Investing.com -- The volatility in tech has cast some doubt on the sector, but UBS believes the dips should be used to buy quality artificial intelligence stocks, particularly within the semiconductor and software segments, as the AI growth story is far from over.
"[W]e think investors should focus on industry fundamentals as they navigate tech sector volatility in the near term, building up sufficient exposure to quality AI stocks via buy-the-dip and structured strategies," analysts at UBS said in a recent note.
The technological advances in AI are still early cycle, the analysts added, with recent developments in the field underlining the "robust demand for the technology and its supply chain."
Major tech firms have underscored demand for AI following significant strides in AI infrastructure. Meta (NASDAQ:META) recently detailed plans to build its largest AI data center in Louisiana, which is expected to host billions of dollars' worth of AI chips, the analysts said.
Meanwhile, ChatGPT parent-company OpenAI introduced a more advanced large language model designed for research, coding, and writing tasks.
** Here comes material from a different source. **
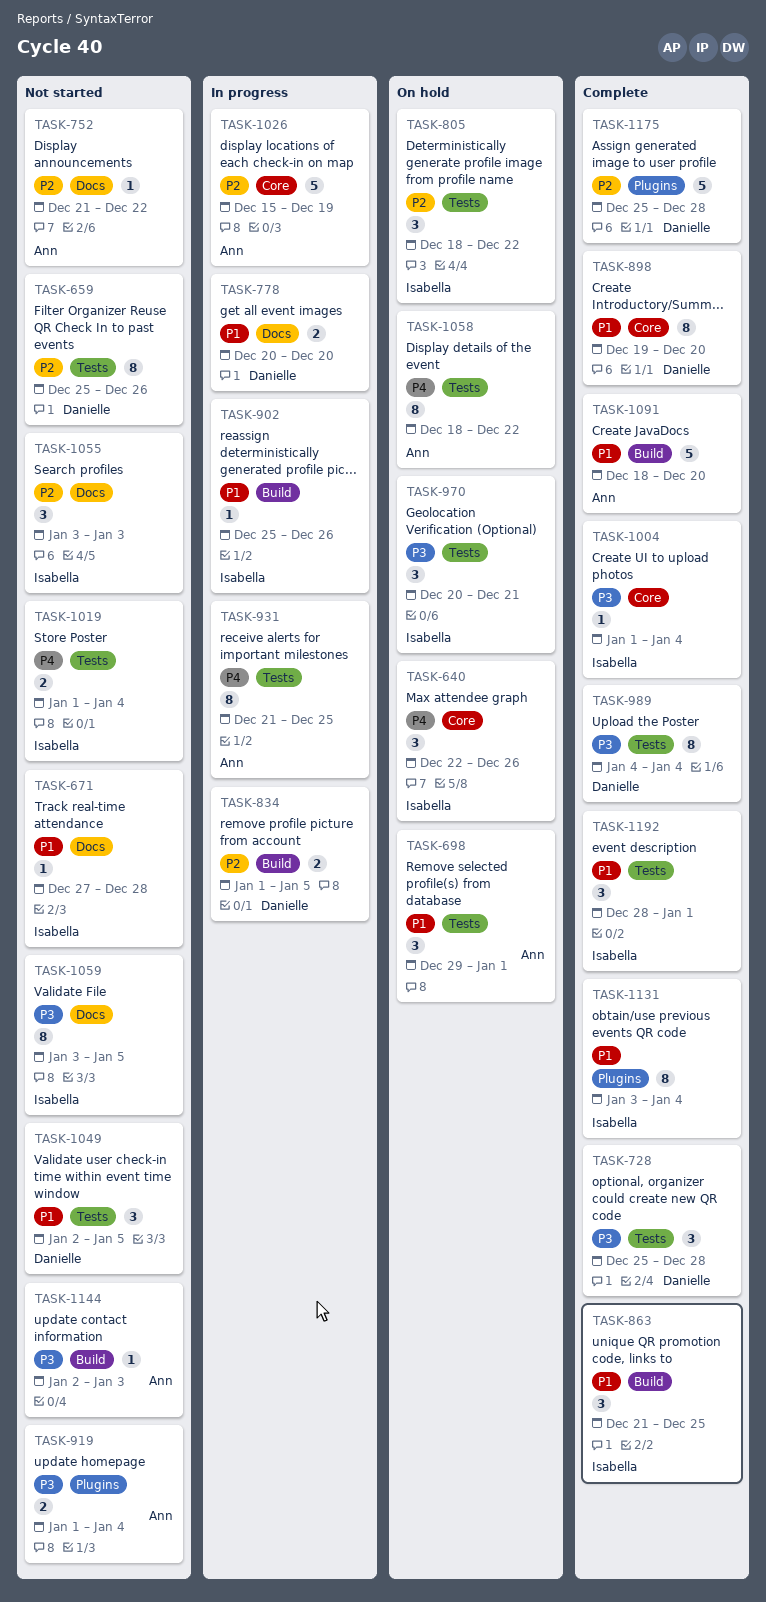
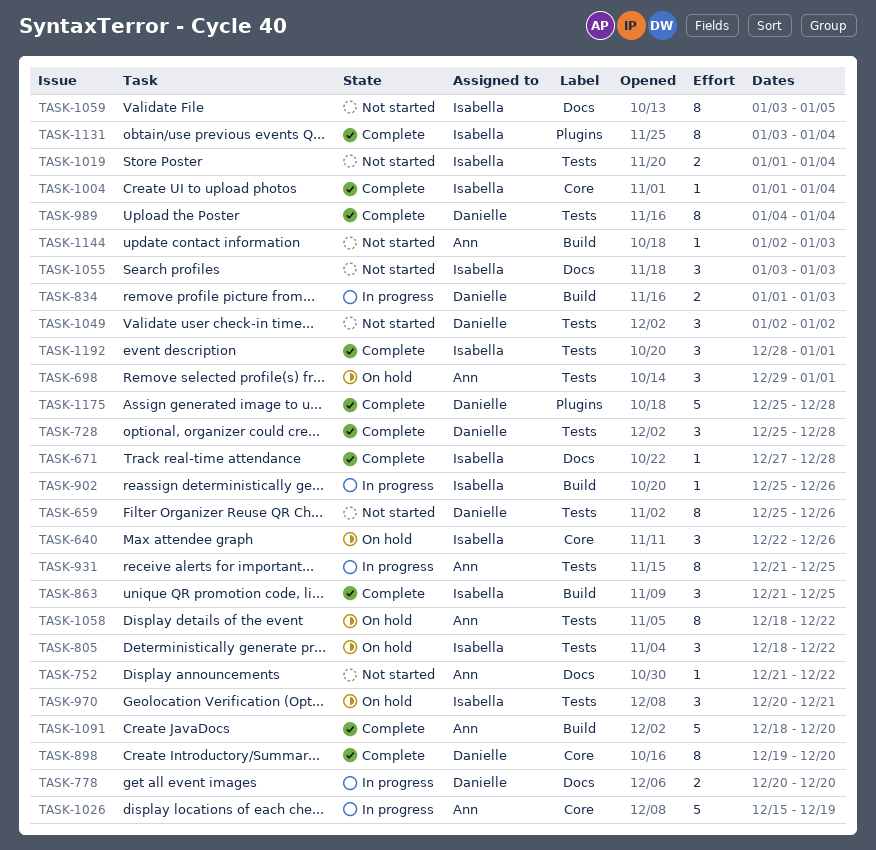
TASK-671, status: Not started -> Complete
TASK-834, due: Jan 5 -> Jan 3
TASK-919: present -> none
TASK-1049, due: Jan 5 -> Jan 2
Elon Musk's xAI startup, meanwhile, has closed a $6 billion equity fundraising round.
The industry fundamentals continue to remain healthy as the recent wave of earnings reports from tech companies reflect "strong capital expenditure commitments and improving AI monetization," the analysts said, emphasizing the need to focus on quality AI stocks.
"[W]e continue to like the semiconductors and software segments, and are cautious on companies in "traditional" tech areas such as smartphones, PCs, and consumer electronics," they said.